─── Excerpt
- Born: Oslo, Norway
- Education: University of Oslo (Ph.D., 2002)
- Era: Contemporary philosophy
- Region: Western philosophy
- School: Continental philosophy Hermeneutics
- Institutions: Temple University
- Main interests: Hermeneutics, nineteenth-century philosophy

= Kristin Gjesdal =

Norwegian philosopher

Kristin Gjesdal is a Norwegian philosopher and Professor of Philosophy at Temple University. She is known for her expertise in the field of hermeneutics (focusing especially on Hans-Georg Gadamer), nineteenth-century philosophy, aesthetics, and phenomenology. Gjesdal is a member of The Norwegian Academy of Science and Letters and she serves on the editorial board of the Stanford Encyclopedia of Philosophy as a subject area expert for 19th Century Philosophy.
──────
**Check your understanding**
• a. According to the profile of Kristin Gjesdal, which university awarded her Ph.D., and in what year?
• b. Reproduce the part of the records that begins with the line containing "Does the chart" and continues through the end of the records, with both ends included. Leave the pictures out of your answer.
─── Record extracts
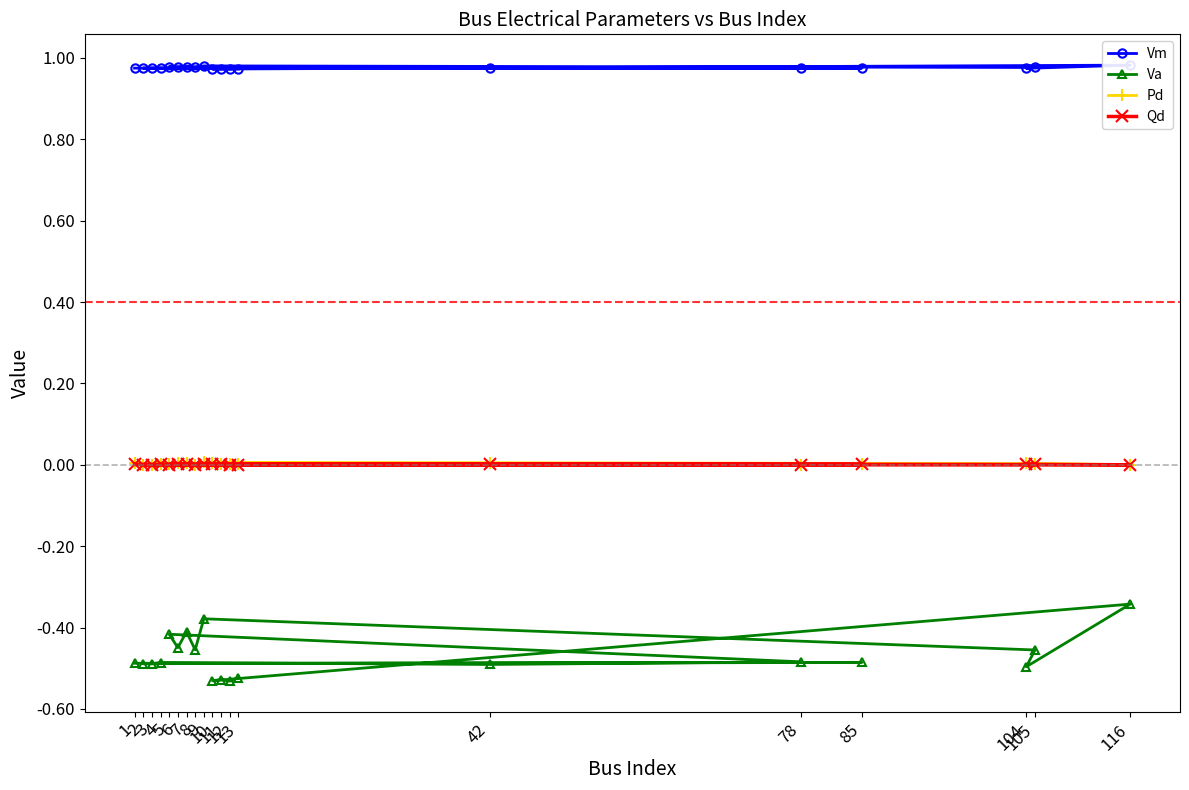

What is the smallest value displayed?

-0.5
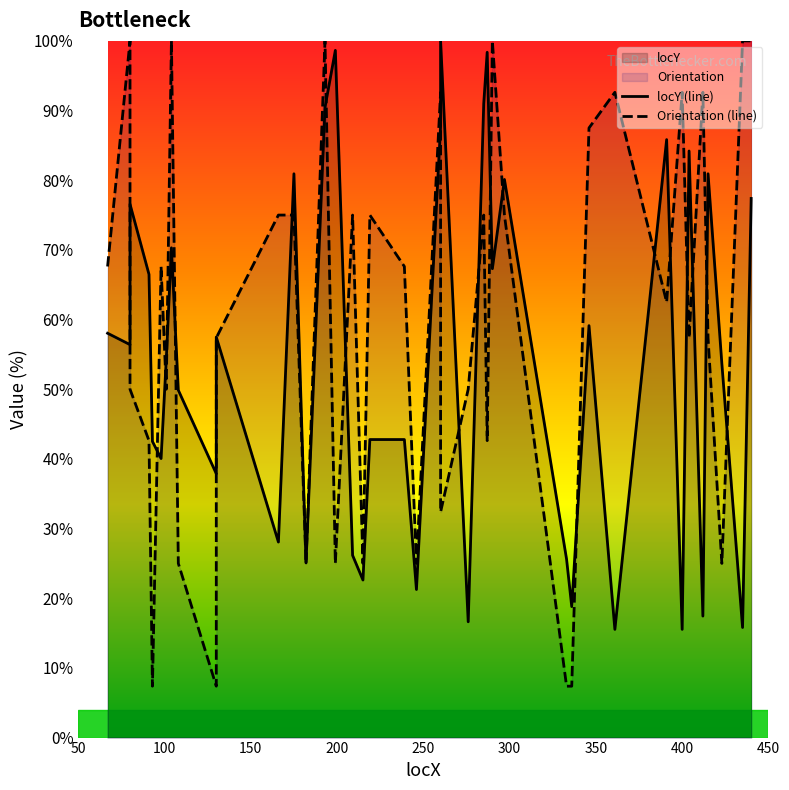

Does the chart display data point markers on the line(s)?

No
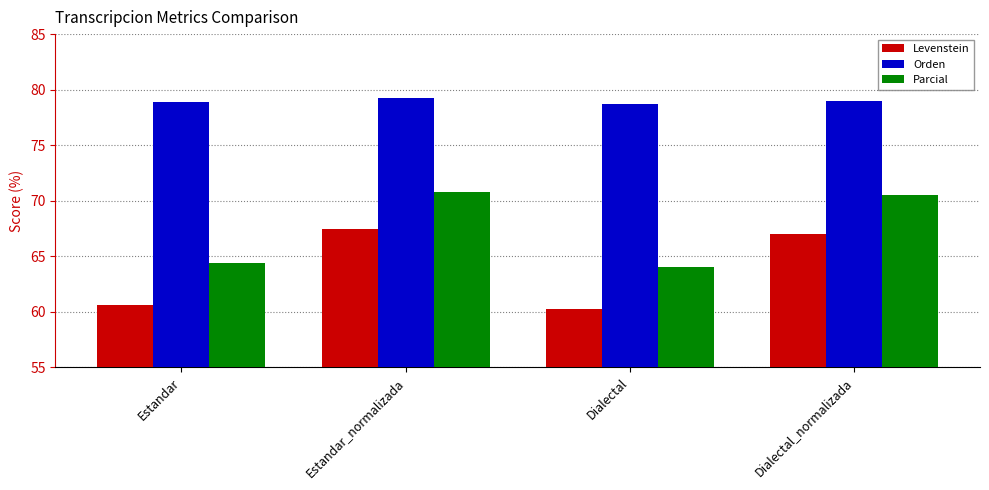

What is the smallest value displayed?

60.2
──────
**Answers to the exercises**
• a. The University of Oslo, in 2002.

• b.
Does the chart display data point markers on the line(s)?

No

What is the smallest value displayed?

60.2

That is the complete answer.